→ **AVAILABLE RECORDS**
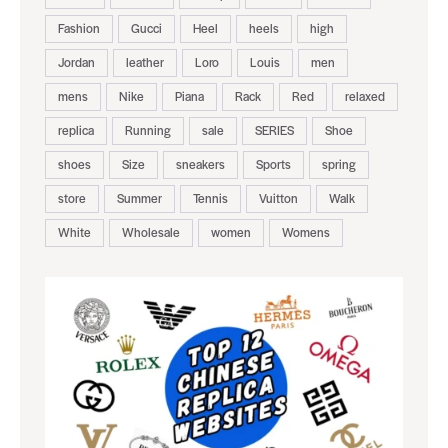
Fashion
Gucci
Heel
heels
high
Jordan
leather
Loro
Louis
men
mens
Nike
Piana
Rack
Red
relaxed
replica
Running
sale
SERIES
Shoe
shoes
Size
sneakers
Sports
spring
store
Summer
Tennis
Vuitton
Walk
White
Wholesale
women
Womens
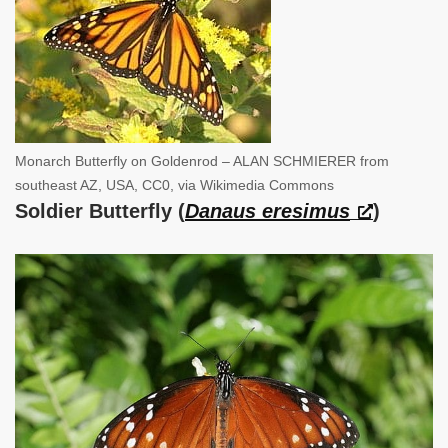
Monarch Butterfly on Goldenrod – ALAN SCHMIERER from
southeast AZ, USA, CC0, via Wikimedia Commons
Soldier Butterfly (
Danaus eresimus
)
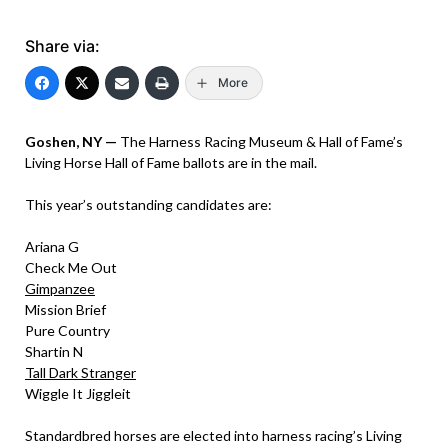
Share via:
More
Goshen, NY —
The Harness Racing Museum & Hall of Fame’s
Living Horse Hall of Fame ballots are in the mail.
This year’s outstanding candidates are:
Ariana G
Check Me Out
Gimpanzee
Mission Brief
Pure Country
Shartin N
Tall Dark Stranger
Wiggle It Jiggleit
Standardbred horses are elected into harness racing’s Living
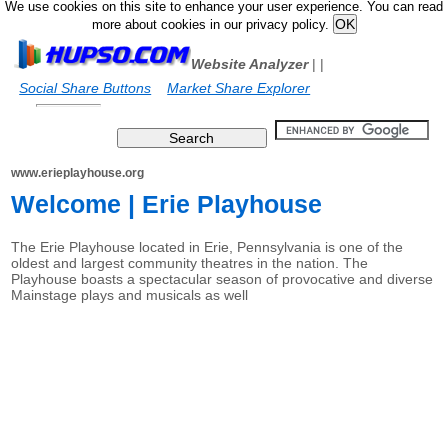
We use cookies on this site to enhance your user experience. You can read
more about cookies in our privacy policy.
Website Analyzer
|
|
Social Share Buttons
Market Share Explorer
www.erieplayhouse.org
Welcome | Erie Playhouse
The Erie Playhouse located in Erie, Pennsylvania is one of the
oldest and largest community theatres in the nation. The
Playhouse boasts a spectacular season of provocative and diverse
Mainstage plays and musicals as well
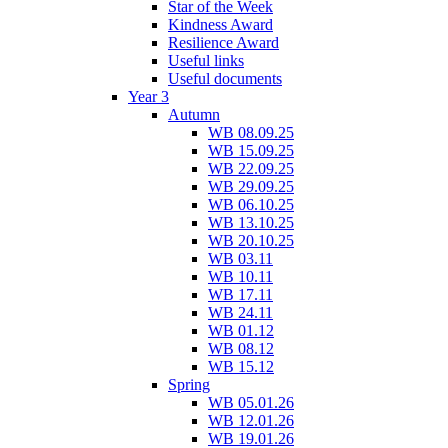
Star of the Week
Kindness Award
Resilience Award
Useful links
Useful documents
Year 3
Autumn
WB 08.09.25
WB 15.09.25
WB 22.09.25
WB 29.09.25
WB 06.10.25
WB 13.10.25
WB 20.10.25
WB 03.11
WB 10.11
WB 17.11
WB 24.11
WB 01.12
WB 08.12
WB 15.12
Spring
WB 05.01.26
WB 12.01.26
WB 19.01.26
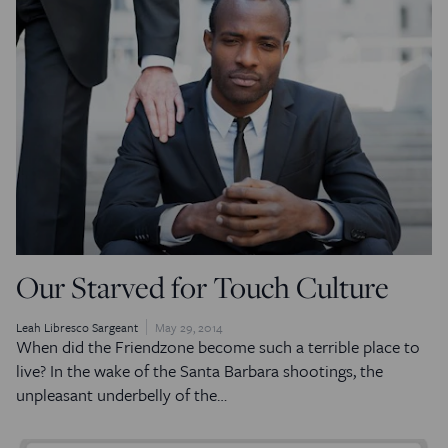
Our Starved for Touch Culture
Leah Libresco Sargeant
May 29, 2014
When did the Friendzone become such a terrible place to
live? In the wake of the Santa Barbara shootings, the
unpleasant underbelly of the…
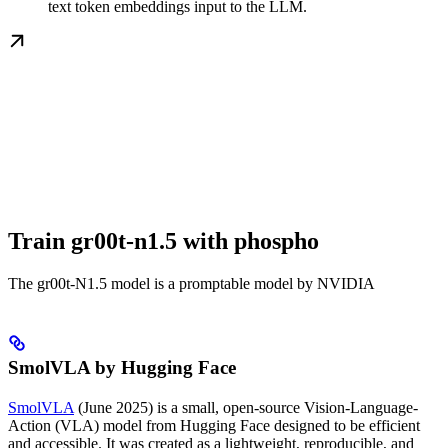
text token embeddings input to the LLM.
Train gr00t-n1.5 with phospho
The gr00t-N1.5 model is a promptable model by NVIDIA
SmolVLA by Hugging Face
SmolVLA
(June 2025) is a small, open-source Vision-Language-
Action (VLA) model from Hugging Face designed to be efficient
and accessible. It was created as a lightweight, reproducible, and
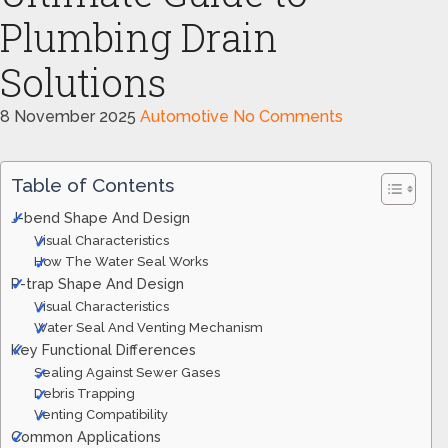
Plumbing Drain
Solutions
8 November 2025
Automotive
No Comments
Table of Contents
J-bend Shape And Design
Visual Characteristics
How The Water Seal Works
P-trap Shape And Design
Visual Characteristics
Water Seal And Venting Mechanism
Key Functional Differences
Sealing Against Sewer Gases
Debris Trapping
Venting Compatibility
Common Applications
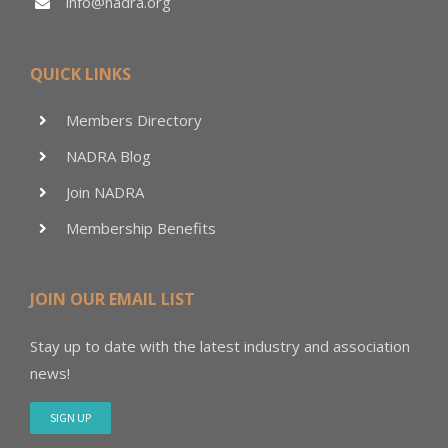
info@nadra.org
QUICK LINKS
Members Directory
NADRA Blog
Join NADRA
Membership Benefits
JOIN OUR EMAIL LIST
Stay up to date with the latest industry and association
news!
SIGN UP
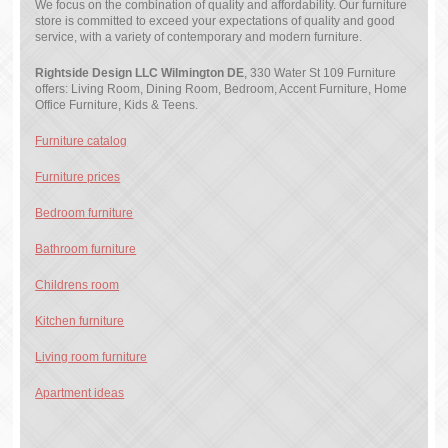
We focus on the combination of quality and affordability. Our furniture
store is committed to exceed your expectations of quality and good
service, with a variety of contemporary and modern furniture.
Rightside Design LLC Wilmington DE
, 330 Water St 109 Furniture
offers: Living Room, Dining Room, Bedroom, Accent Furniture, Home
Office Furniture, Kids & Teens.
Furniture catalog
Furniture prices
Bedroom furniture
Bathroom furniture
Childrens room
Kitchen furniture
Living room furniture
Apartment ideas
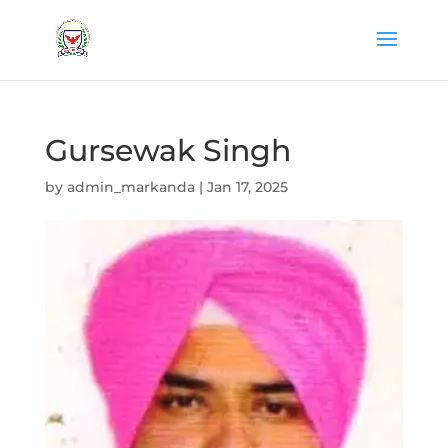
Gursewak Singh
by
admin_markanda
|
Jan 17, 2025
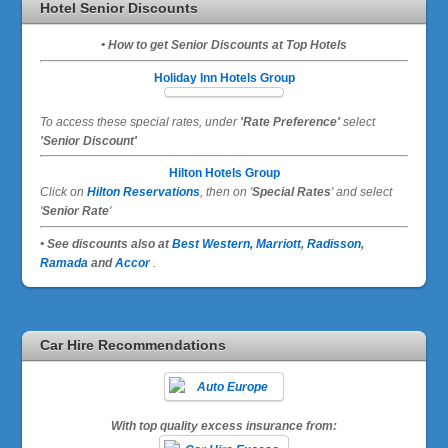
Hotel Senior Discounts
• How to get Senior Discounts at Top Hotels
Holiday Inn Hotels Group
To access these special rates,
under
'Rate Preference'
select
'Senior Discount'
Hilton Hotels Group
Click on
Hilton Reservations
, then on '
Special Rates
' and select
'
Senior Rate
'
• See discounts also at
Best Western,
Marriott
,
Radisson
,
Ramada
and
Accor
.
Car Hire Recommendations
With top quality excess insurance from:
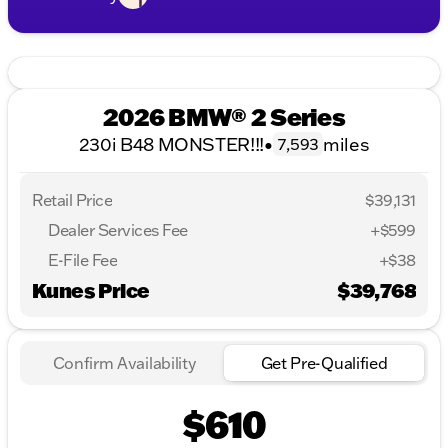
2026 BMW® 2 Series
230i B48 MONSTER!!!
•
miles
7,593
Retail Price
$39,131
Dealer Services Fee
+$599
E-File Fee
+$38
Kunes Price
$39,768
Confirm Availability
Get Pre-Qualified
$610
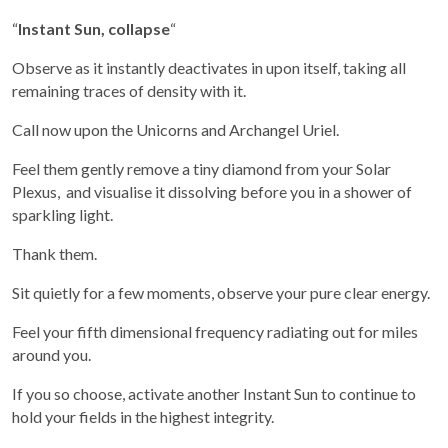
“
Instant Sun, collapse
“
Observe as it instantly deactivates in upon itself, taking all
remaining traces of density with it.
Call now upon the Unicorns and Archangel Uriel.
Feel them gently remove a tiny diamond from your Solar
Plexus, and visualise it dissolving before you in a shower of
sparkling light.
Thank them.
Sit quietly for a few moments, observe your pure clear energy.
Feel your fifth dimensional frequency radiating out for miles
around you.
If you so choose, activate another Instant Sun to continue to
hold your fields in the highest integrity.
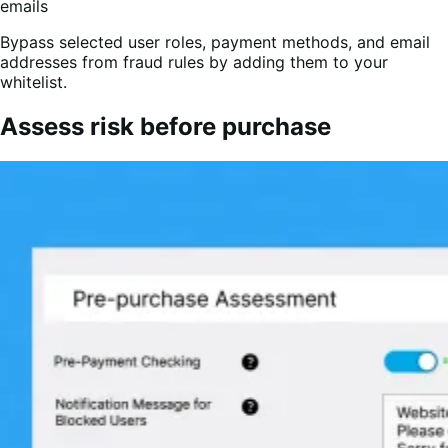
Bypass selected user roles, payment methods, and email
addresses from fraud rules by adding them to your
whitelist.
Assess risk before purchase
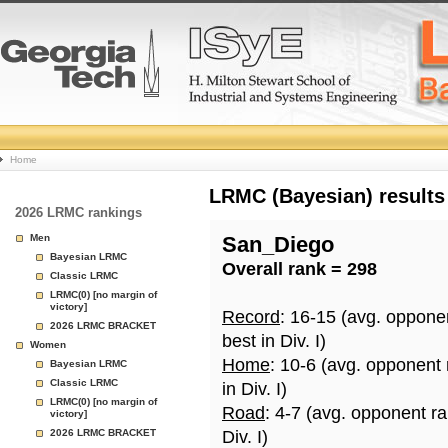
College
Home
Basketball
LRMC (Bayesian) results
2026 LRMC rankings
Rankings
Men
San_Diego
Bayesian LRMC
Overall rank = 298
Page
Classic LRMC
LRMC(0) [no margin of
victory]
Record
: 16-15 (avg. oppone
2026 LRMC BRACKET
best in Div. I)
Women
Home
: 10-6 (avg. opponent
Bayesian LRMC
Classic LRMC
in Div. I)
LRMC(0) [no margin of
Road
: 4-7 (avg. opponent r
victory]
2026 LRMC BRACKET
Div. I)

→ **ASSIGNED TASK**
From the data above, show each line that contains "user".

→ **ANSWER BELOW**
We use cookies on this site to enhance your user experience. You can read
Bypass selected user roles, payment methods, and email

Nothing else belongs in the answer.